Кто я вообще такая… подумаешь, участковая ведьма.

— Примут. Не сомневайся… вон, к слову, там, за городом, еще имение есть. Волчий ров.

— А там что?

— Там? Да как тебе сказать. Ты главное, там на полнолуние не гуляй. Они-то своих в узде держат, но молодняк — на то и молодняк, чтобы бузить.

— Нет… они же ж с упырями… то есть… никогда… и не рядом, — я потрясла головой. — И вообще метаморфы редкость…

— Это в Москве редкость. А тут их хватает… каждый четвертый, если не поболе, пусть не полным оборотом, но кровь — не водица. Многие-то полукровки или эти, как их…

— Квартероны?

— Во-во… тут как вышло-то. Лет триста тому одна девица дюже благородная от папеньки ехала к жениху. То ли в гости, то ли для знакомства, тут уж кто чего баит. Но не доехала. Разбойнички наскочили, всех-то побили, а девицу, стало быть, в полон. За выкуп.

— И как?

— Выкуп папенька собрал. Чай, средь упырей с этим делом… с наследниками, тяжко. Вот… девицу вернули, да брюхата оказалась.

Мда. Душевная история.

— Оно ж выкуп — дело небыстрое-то.
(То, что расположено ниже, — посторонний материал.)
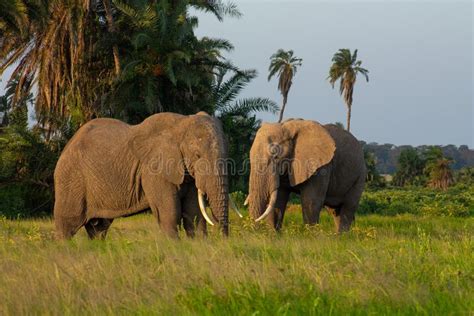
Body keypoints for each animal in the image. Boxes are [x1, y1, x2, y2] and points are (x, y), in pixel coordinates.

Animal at [53, 112, 237, 238]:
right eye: (197, 155)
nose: (224, 240)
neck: (181, 124)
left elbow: (194, 215)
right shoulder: (153, 171)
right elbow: (170, 214)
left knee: (98, 228)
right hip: (71, 180)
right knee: (67, 225)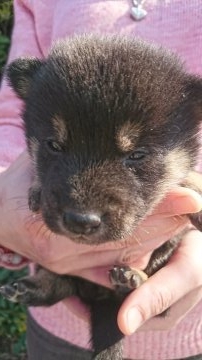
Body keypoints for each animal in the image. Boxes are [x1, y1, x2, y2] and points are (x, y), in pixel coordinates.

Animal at [1, 34, 202, 360]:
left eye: (137, 155)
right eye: (54, 145)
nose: (80, 221)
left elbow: (189, 176)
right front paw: (36, 189)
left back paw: (132, 279)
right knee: (63, 285)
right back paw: (32, 288)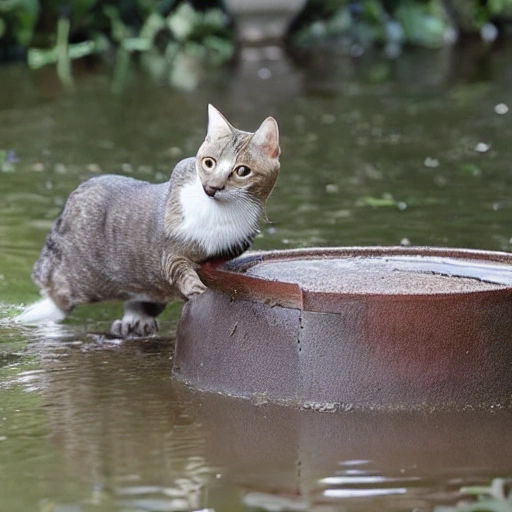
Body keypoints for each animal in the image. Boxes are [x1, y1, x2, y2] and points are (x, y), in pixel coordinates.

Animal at [18, 105, 280, 336]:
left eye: (242, 171)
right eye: (209, 162)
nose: (211, 187)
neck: (221, 215)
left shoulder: (239, 241)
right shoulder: (169, 248)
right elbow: (178, 266)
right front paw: (194, 286)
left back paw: (135, 321)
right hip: (76, 273)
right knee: (55, 290)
Пока гонца к князю послали, пока о деньгах договорились, пока… а разбойник тот вроде и ничего оказался. Жених-то, прознавши про этакую неожиданность, сразу от свадьбы отговорился.

И понять его можно.

— Ну а времена тогда суровые были. Папенька и придумал, что раз разбойник девку обесчестил, то пущай… в общем, оказалось вдруг, что разбойник тот из древнего и славного норманского роду. А потому вполне себе и ровня… как уж он там жениться, хотел аль нет, никто не ведает.
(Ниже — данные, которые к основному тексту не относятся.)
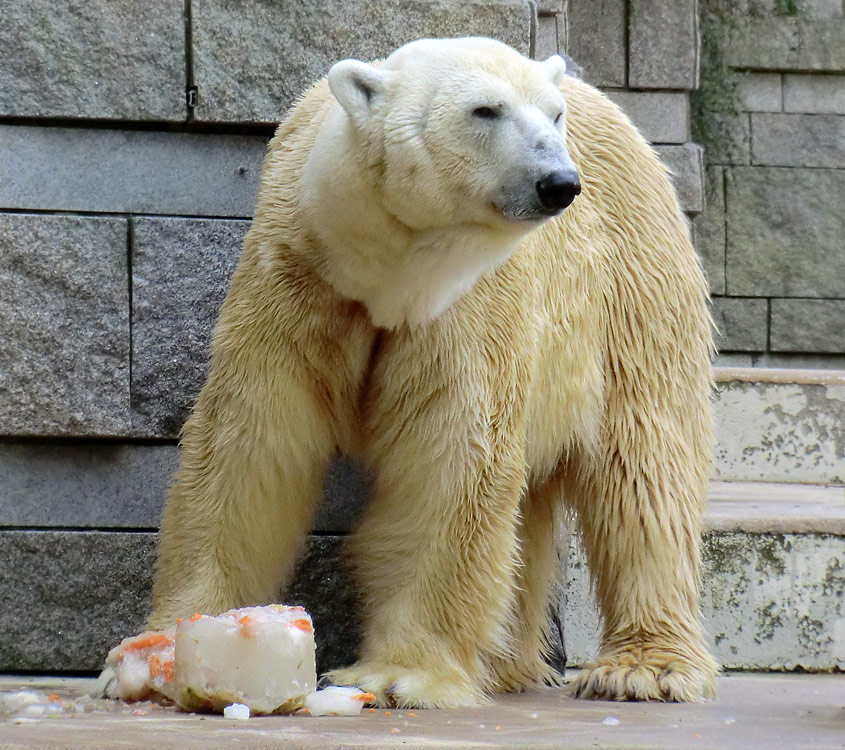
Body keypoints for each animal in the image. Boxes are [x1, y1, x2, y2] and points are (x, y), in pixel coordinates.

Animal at [135, 38, 716, 712]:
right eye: (485, 109)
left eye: (554, 114)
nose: (558, 183)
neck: (385, 273)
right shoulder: (297, 276)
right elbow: (251, 438)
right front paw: (170, 643)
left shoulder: (465, 301)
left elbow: (449, 455)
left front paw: (399, 677)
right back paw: (506, 665)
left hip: (631, 288)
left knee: (643, 465)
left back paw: (644, 669)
Городок издали казался аккуратным, словно нарисованным.

— Девице в приданое выделили имение. И государь высочайшею волей положил начало новому роду… ну а что там волкодлак родился… бывает. Кровь у них сильная.

Чудесно.

С одной стороны упыри. С другой — оборотни, то есть метаморфы. И как мне там было обещано? Места заповедные. Чую, заповедней некуда.

— Однако ж и средь них нет-нет да появляется кто белый да зубастый. И все всё понимают. Промеж собой у них давненько все сговорено. Грызутся, конечно, не без этого, но больше для куражу, чем и вправду из ненависти.

— Что еще мне знать надо?

— Еще… — Афанасьев задумался. — А почитай, что и ничего… не сложнее, чем у нас будет.

Ага.

Три раза.

В приближении городок оказался еще аккуратней, чем издали. Будто с открытки сошел, той, которые «под старину» малюют, чистенькими да облагороженными.

Улочки мощеные.

Дома серовато-белые с окнами да цветочницами, в которых пышным цветом цвели петунии. И с пузатых балкончиков спускались цветочные плети.

Зеленели дерева.

Бесконечною лентой вилась живая ограда, остриженная на диво аккуратно.

На площади, главной и, подозреваю, единственной, работал фонтан. Ну а за ним уже и дворец возвышался. Снова же белоснежный, о колоннах, лепнине и даже с собственной парой горгулий, правда, несколько пухловатых и скорее милых, нежели уродливых.